* **Problem to solve**
Below are the text about the Sacagawea dollar and the records. List every year the text mentions, in the order they first appear.

* **Provided text**

Start of Block

These coins have a copper core clad by manganese brass, giving them a distinctive golden color. The coin features an obverse designed by Glenna Goodacre of Sacagawea, the Shoshone guide of the Lewis and Clark Expedition, carrying her child. From 2000 to 2008, the reverse featured an eagle design by Thomas D. Rogers. Since 2009, the reverse of the Sacagawea dollar has been changed yearly, with each design in the series depicting a different aspect of Native American cultures. These coins are marketed as "Native American dollars".

The coin was introduced as a replacement for the Susan B. Anthony dollar, which proved useful for vending machine operators and mass transit systems despite being unpopular with the public, largely due to consumers confusing them with quarters. The Statue of Liberty was originally proposed as the design subject, but Sacagawea was eventually chosen.

The new dollar coin was heavily marketed by the Mint in a series of print, radio, and television advertisements, as well as Mint partnerships with Walmart and Cheerios. However, the Sacagawea dollar did not prove popular with the public, and mintage dropped sharply in the second year of production. Production of Sacagawea dollars continued, from 2007 to 2016, in parallel with the U.S. Presidential dollars. In 2012, mintage numbers were reduced by over 90%, in line with a similar reduction for the even less popular Presidential Dollars, because of large stockpiles of unused coins from that series.

End of Block

* **Entries shown**
Start of Block

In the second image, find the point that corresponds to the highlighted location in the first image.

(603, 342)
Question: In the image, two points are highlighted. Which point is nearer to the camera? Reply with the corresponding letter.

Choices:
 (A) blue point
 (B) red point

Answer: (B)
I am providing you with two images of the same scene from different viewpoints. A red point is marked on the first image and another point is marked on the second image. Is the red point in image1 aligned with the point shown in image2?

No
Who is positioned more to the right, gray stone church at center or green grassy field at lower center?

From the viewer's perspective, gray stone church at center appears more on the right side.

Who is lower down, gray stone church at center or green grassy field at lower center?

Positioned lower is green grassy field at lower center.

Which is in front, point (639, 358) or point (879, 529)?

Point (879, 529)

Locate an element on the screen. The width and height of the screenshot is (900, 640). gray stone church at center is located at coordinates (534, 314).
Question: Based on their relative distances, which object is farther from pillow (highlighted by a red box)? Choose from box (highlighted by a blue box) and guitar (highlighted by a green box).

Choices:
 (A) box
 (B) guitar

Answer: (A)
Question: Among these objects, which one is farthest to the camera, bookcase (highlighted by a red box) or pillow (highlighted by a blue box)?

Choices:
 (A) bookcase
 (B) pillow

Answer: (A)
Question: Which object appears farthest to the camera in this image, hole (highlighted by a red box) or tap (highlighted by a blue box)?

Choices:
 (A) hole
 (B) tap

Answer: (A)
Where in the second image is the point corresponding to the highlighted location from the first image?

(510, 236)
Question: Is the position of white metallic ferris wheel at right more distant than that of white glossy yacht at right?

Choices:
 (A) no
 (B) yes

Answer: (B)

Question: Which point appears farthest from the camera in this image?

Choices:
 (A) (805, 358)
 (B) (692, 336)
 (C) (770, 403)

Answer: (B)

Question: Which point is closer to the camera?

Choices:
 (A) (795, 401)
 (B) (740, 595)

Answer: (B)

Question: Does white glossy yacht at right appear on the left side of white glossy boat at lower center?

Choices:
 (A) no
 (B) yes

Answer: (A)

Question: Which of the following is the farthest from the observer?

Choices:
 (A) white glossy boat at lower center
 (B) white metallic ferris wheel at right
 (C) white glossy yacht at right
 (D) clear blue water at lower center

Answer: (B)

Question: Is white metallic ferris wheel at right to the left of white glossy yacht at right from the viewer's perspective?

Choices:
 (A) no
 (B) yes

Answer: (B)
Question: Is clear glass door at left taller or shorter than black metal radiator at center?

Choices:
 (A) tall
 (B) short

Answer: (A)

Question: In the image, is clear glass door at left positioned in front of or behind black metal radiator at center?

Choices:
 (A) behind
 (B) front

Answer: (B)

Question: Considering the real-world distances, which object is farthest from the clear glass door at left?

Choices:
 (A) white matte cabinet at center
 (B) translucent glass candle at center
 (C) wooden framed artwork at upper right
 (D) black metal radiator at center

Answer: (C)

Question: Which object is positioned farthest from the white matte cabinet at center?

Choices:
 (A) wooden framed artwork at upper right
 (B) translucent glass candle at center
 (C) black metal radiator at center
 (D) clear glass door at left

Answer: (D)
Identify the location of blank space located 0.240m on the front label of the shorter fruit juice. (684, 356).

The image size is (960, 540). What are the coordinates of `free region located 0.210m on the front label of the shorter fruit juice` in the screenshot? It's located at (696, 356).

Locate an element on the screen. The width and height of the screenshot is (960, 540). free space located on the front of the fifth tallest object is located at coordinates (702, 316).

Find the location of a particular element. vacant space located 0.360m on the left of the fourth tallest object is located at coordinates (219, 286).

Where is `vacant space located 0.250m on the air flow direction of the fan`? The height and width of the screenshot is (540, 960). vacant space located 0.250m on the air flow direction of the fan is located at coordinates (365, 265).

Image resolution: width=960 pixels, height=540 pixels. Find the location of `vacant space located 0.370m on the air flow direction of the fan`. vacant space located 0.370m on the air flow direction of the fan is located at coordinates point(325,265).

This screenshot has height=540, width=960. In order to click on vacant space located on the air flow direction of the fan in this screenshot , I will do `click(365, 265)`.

End of Block

* **Output of the exercise**
2000, 2008, 2009, 2007, 2016, 2012